Items from a data source

● ● ● ●

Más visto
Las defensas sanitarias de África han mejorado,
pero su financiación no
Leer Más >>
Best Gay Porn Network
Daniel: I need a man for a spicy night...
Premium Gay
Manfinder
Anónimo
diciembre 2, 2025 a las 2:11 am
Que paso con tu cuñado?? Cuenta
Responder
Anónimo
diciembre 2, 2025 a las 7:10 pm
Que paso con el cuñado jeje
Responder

● ● ● ●

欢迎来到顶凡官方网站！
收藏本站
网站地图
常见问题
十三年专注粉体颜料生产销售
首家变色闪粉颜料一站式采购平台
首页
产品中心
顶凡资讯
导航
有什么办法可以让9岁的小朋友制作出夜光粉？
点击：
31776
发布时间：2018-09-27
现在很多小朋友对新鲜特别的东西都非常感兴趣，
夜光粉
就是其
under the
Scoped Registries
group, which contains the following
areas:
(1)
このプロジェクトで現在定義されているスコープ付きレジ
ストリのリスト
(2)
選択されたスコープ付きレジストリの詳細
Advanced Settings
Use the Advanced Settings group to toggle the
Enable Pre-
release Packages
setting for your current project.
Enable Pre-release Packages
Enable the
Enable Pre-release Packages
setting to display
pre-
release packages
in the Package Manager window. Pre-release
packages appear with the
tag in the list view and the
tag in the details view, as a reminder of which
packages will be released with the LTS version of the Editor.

● ● ● ●

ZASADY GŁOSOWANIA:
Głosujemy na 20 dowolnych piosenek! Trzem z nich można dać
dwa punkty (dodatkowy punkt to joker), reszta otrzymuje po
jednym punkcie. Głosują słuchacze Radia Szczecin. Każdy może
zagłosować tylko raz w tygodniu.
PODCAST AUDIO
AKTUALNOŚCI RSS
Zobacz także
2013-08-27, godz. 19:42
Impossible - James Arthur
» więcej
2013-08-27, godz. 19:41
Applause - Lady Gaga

● ● ● ●

• **What the task asks**: Please copy, word for word, every line of the records from the one containing "欢迎来到顶凡官方网站！" through the one containing "packages will be", including both of those lines.

• **Your solution**:
欢迎来到顶凡官方网站！
收藏本站
网站地图
常见问题
十三年专注粉体颜料生产销售
首家变色闪粉颜料一站式采购平台
首页
产品中心
顶凡资讯
导航
有什么办法可以让9岁的小朋友制作出夜光粉？
点击：
31776
发布时间：2018-09-27
现在很多小朋友对新鲜特别的东西都非常感兴趣，
夜光粉
就是其
under the
Scoped Registries
group, which contains the following
areas:
(1)
このプロジェクトで現在定義されているスコープ付きレジ
ストリのリスト
(2)
選択されたスコープ付きレジストリの詳細
Advanced Settings
Use the Advanced Settings group to toggle the
Enable Pre-
release Packages
setting for your current project.
Enable Pre-release Packages
Enable the
Enable Pre-release Packages
setting to display
pre-
release packages
in the Package Manager window. Pre-release
packages appear with the
tag in the list view and the
tag in the details view, as a reminder of which
packages will be released with the LTS version of the Editor.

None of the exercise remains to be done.